=== What this task involves ===
Two lines below mark the span: the one containing "white interior door, located at region(173, 178, 199, 309), 4211" and the one containing "Using pinhole model: fx=456, fy=456, cx=236, cy=132.". Set down both, plus every line between, exactly as they stand, and nothing else.

=== Data section ===
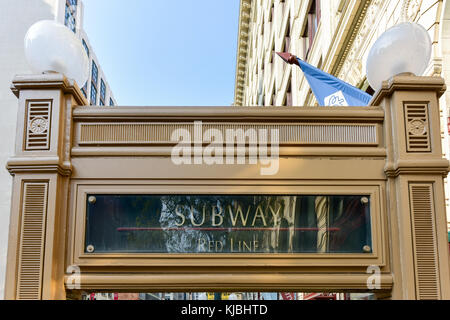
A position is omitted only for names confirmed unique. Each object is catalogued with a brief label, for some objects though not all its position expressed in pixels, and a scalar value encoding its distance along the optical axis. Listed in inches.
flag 324.2
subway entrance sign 113.1
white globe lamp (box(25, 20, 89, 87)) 123.6
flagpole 410.7
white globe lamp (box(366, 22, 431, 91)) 123.3
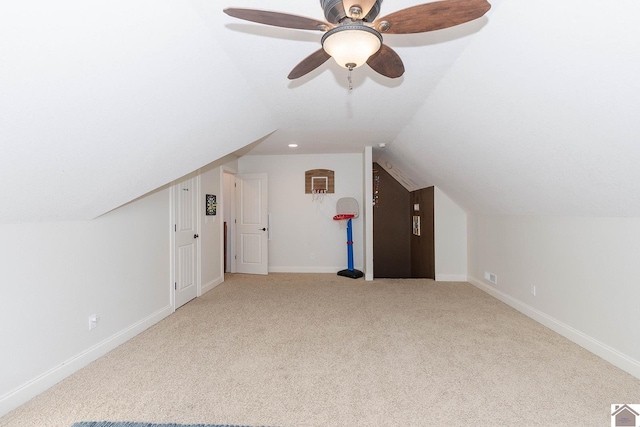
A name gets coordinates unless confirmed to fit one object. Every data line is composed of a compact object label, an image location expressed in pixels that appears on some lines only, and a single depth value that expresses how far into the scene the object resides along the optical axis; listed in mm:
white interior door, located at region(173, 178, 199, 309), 4211
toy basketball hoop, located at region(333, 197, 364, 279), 6219
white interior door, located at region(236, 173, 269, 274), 6355
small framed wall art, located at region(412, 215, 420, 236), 6830
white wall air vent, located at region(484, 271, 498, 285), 4715
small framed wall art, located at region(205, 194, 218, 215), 5102
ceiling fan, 1351
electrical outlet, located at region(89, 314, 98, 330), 2775
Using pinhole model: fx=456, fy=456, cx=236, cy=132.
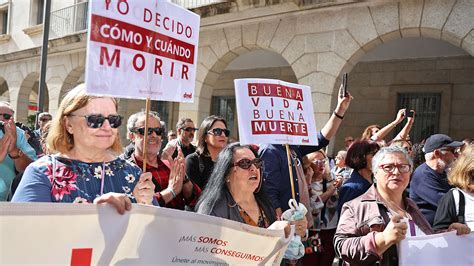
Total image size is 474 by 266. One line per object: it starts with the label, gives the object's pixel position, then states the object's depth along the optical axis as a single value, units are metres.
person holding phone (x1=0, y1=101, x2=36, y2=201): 3.19
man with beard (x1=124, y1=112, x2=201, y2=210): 3.28
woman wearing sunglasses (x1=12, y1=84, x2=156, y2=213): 1.89
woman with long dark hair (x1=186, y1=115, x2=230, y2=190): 4.06
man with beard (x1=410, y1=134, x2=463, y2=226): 3.89
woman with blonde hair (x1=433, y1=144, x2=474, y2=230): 3.00
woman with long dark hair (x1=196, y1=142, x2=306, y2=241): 2.65
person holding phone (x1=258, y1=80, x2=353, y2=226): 3.36
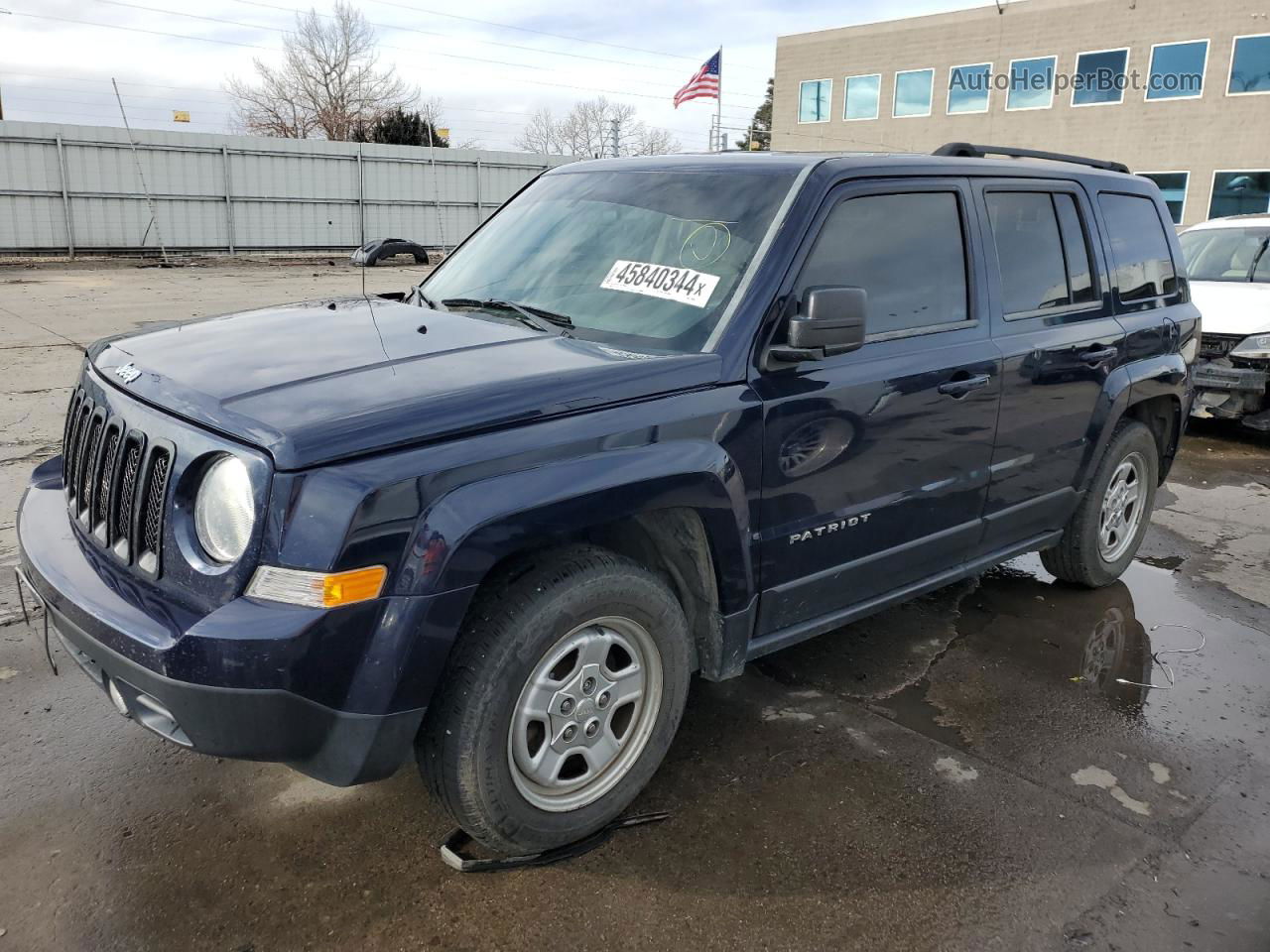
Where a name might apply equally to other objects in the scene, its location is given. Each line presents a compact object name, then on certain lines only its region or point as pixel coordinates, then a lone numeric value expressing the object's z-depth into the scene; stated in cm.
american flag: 3169
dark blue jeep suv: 228
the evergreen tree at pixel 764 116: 7525
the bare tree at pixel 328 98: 4909
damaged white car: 820
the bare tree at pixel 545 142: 7200
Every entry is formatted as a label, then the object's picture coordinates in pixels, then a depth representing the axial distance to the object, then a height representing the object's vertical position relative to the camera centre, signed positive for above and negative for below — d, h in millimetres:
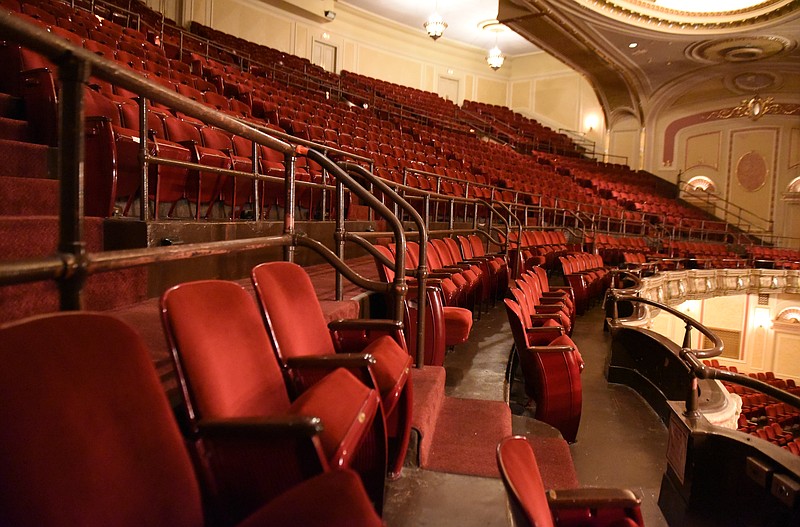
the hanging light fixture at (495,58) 23682 +7802
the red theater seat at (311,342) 2132 -506
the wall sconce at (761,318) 20193 -2871
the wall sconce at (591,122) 26254 +5678
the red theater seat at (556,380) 4382 -1211
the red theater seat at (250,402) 1445 -541
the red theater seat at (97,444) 989 -445
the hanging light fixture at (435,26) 20270 +7800
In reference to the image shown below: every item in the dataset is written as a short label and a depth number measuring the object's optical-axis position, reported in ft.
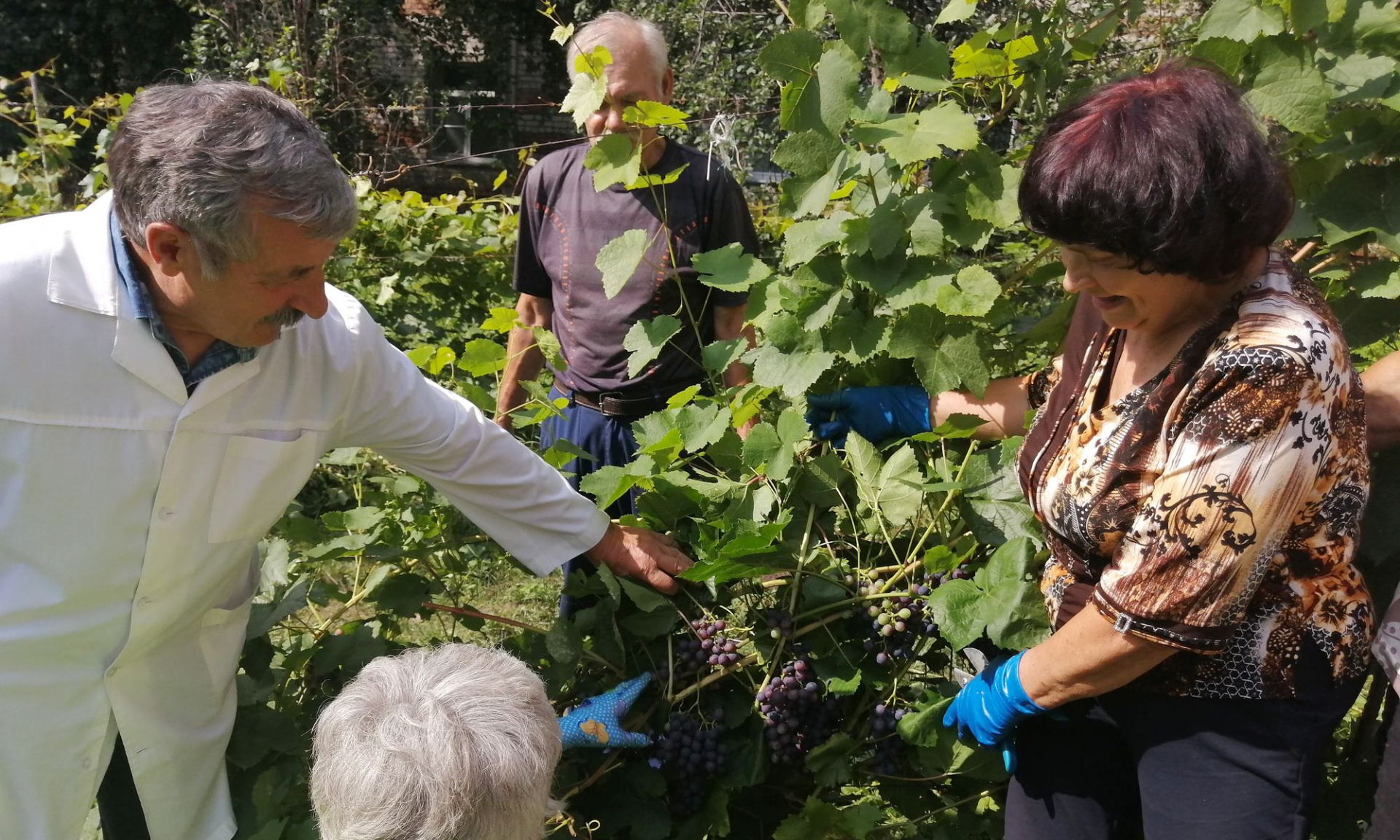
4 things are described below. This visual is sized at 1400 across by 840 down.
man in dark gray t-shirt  9.04
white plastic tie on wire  8.32
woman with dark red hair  4.24
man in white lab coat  5.07
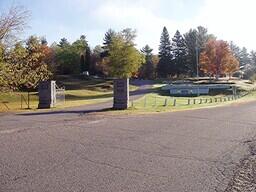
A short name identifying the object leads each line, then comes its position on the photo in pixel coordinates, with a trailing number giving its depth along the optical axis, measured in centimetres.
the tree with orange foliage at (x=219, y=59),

=== Task answer ===
white interior door, located at region(173, 178, 199, 309), 4211
toy basketball hoop, located at region(333, 197, 364, 279), 6219
white interior door, located at region(236, 173, 269, 274), 6355
small framed wall art, located at region(412, 215, 420, 236), 6830
white wall air vent, located at region(484, 271, 498, 285), 4715
small framed wall art, located at region(205, 194, 218, 215), 5102
ceiling fan, 1351
electrical outlet, located at region(89, 314, 98, 330), 2775
Using pinhole model: fx=456, fy=456, cx=236, cy=132.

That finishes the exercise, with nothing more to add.